Model predictive combustion control of a Gasoline Compression Ignition engine

Gasoline Compression Ignition is a novel combustion concept that derives is superiority from the high compression ratio of a compression ignition engine as well as the properties of gasoline fuel, such as longer ignition delay and higher volatility compared to diesel. This combustion concept was experimentally tested on a 12.4L Class 8 truck engine which is equipped with unique features that include variable geometry turbine and variable valve actuation. Based on these experimental data, prior efforts by the authors focused on the development of an engine model for a heavy-duty engine operating on a low-reactivity fuel. This engine model was leveraged within this study to investigate a combustion control strategy at different engine conditions and injection methods and was augmented to incorporate cycle-to-cycle combustion variations. State estimation is performed by means of a Kalman filter which feeds into a model predictive controller.
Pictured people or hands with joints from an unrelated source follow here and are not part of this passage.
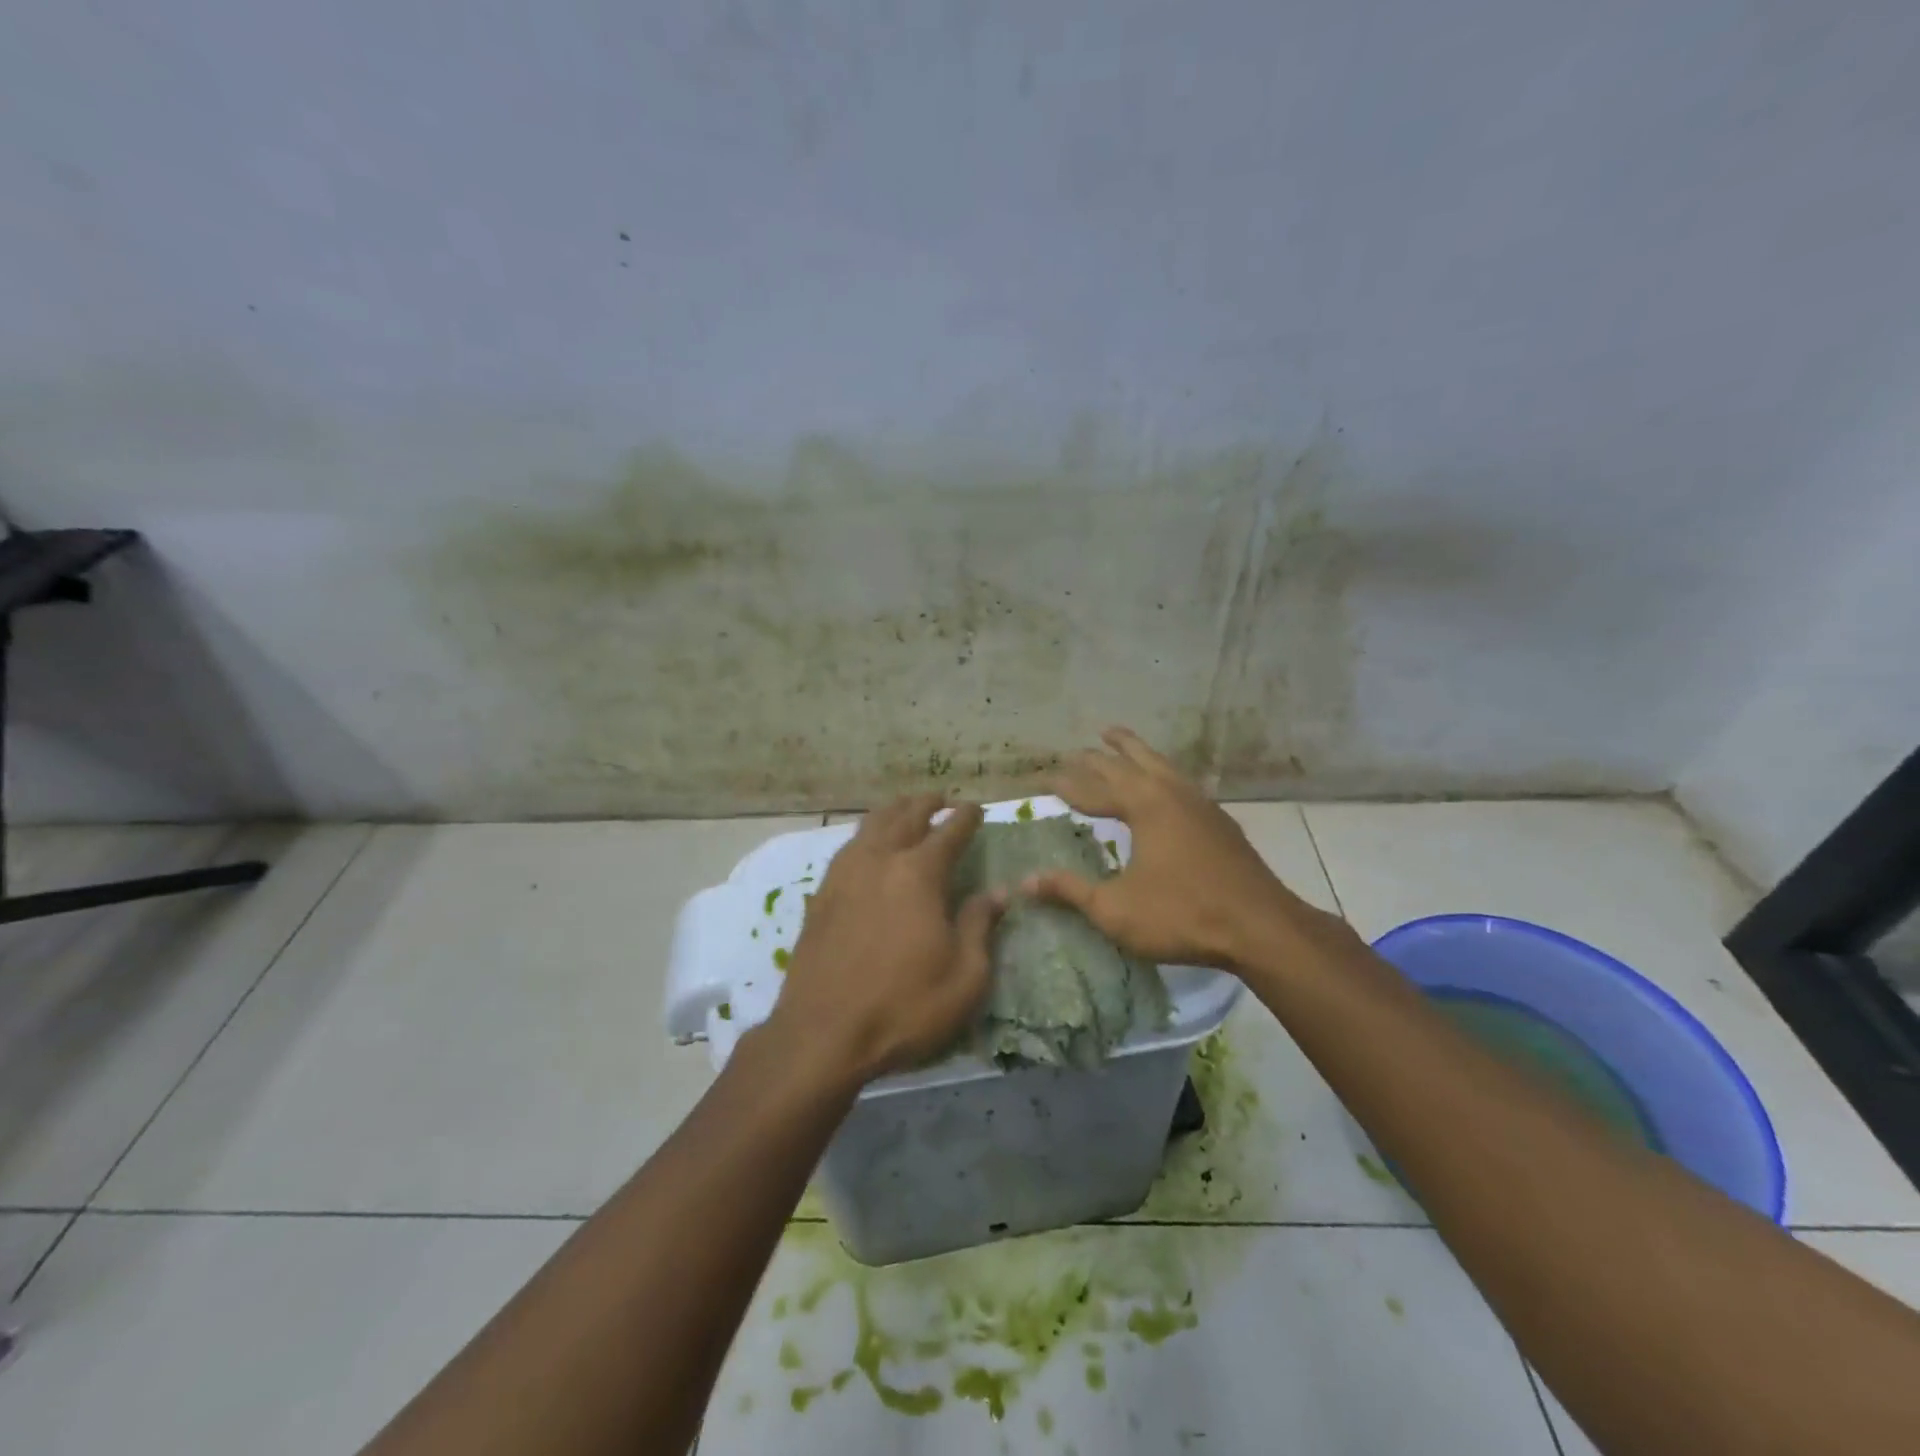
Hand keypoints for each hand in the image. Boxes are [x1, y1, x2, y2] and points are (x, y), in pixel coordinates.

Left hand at [770, 795, 1002, 1082]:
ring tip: (906, 809)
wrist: (822, 1034)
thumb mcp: (964, 977)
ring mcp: (845, 875)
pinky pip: (848, 847)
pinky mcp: (821, 894)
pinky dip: (865, 834)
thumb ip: (980, 926)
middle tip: (942, 799)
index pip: (948, 832)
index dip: (965, 817)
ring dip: (893, 811)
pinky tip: (868, 844)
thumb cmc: (903, 1007)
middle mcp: (880, 861)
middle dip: (927, 803)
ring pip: (871, 825)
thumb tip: (998, 892)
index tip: (976, 807)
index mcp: (918, 875)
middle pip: (905, 816)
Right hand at [1023, 727, 1324, 970]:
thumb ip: (1070, 891)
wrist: (1261, 927)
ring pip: (1160, 764)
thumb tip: (1026, 881)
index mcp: (1144, 806)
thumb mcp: (1115, 909)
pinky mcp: (1219, 821)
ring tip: (1116, 736)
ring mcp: (1200, 804)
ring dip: (1133, 750)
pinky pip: (1180, 782)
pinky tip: (1163, 784)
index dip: (1069, 785)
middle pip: (1128, 764)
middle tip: (1076, 750)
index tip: (1047, 778)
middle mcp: (1171, 793)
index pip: (1096, 789)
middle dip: (1098, 758)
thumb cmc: (1182, 915)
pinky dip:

The model predictive controller chooses control actions based on a predefined cost function under consideration of bounds reflecting physical constraints. The engine model was utilized to establish a state-space model that serves the Kalman filter and model predictive controller for estimation and prediction. A comparative study investigating control actions and engine behavior was performed with and without limiting in-cylinder peak pressure as well as combustion noise, which is of particular interest for early pilot injection strategies. In addition, the proposed control architecture was investigated at two different levels of cycle-to-cycle variations and compared to the performance of a control structure with input disturbance rejection For increased cycle-to-cycle variations, disturbance estimation reduces state fluctuations and control effort. In general, this investigation highlights control aspects specific to a compression-ignited combustion regime with low-reactivity fuel, which heavily relies on the impact of the variable geometry turbine and variable valve actuation on states and constraints. The control algorithm is able to maintain the desired references for brake mean effective pressure and combustion phasing while controlling peak in-cylinder pressure and combustion noise.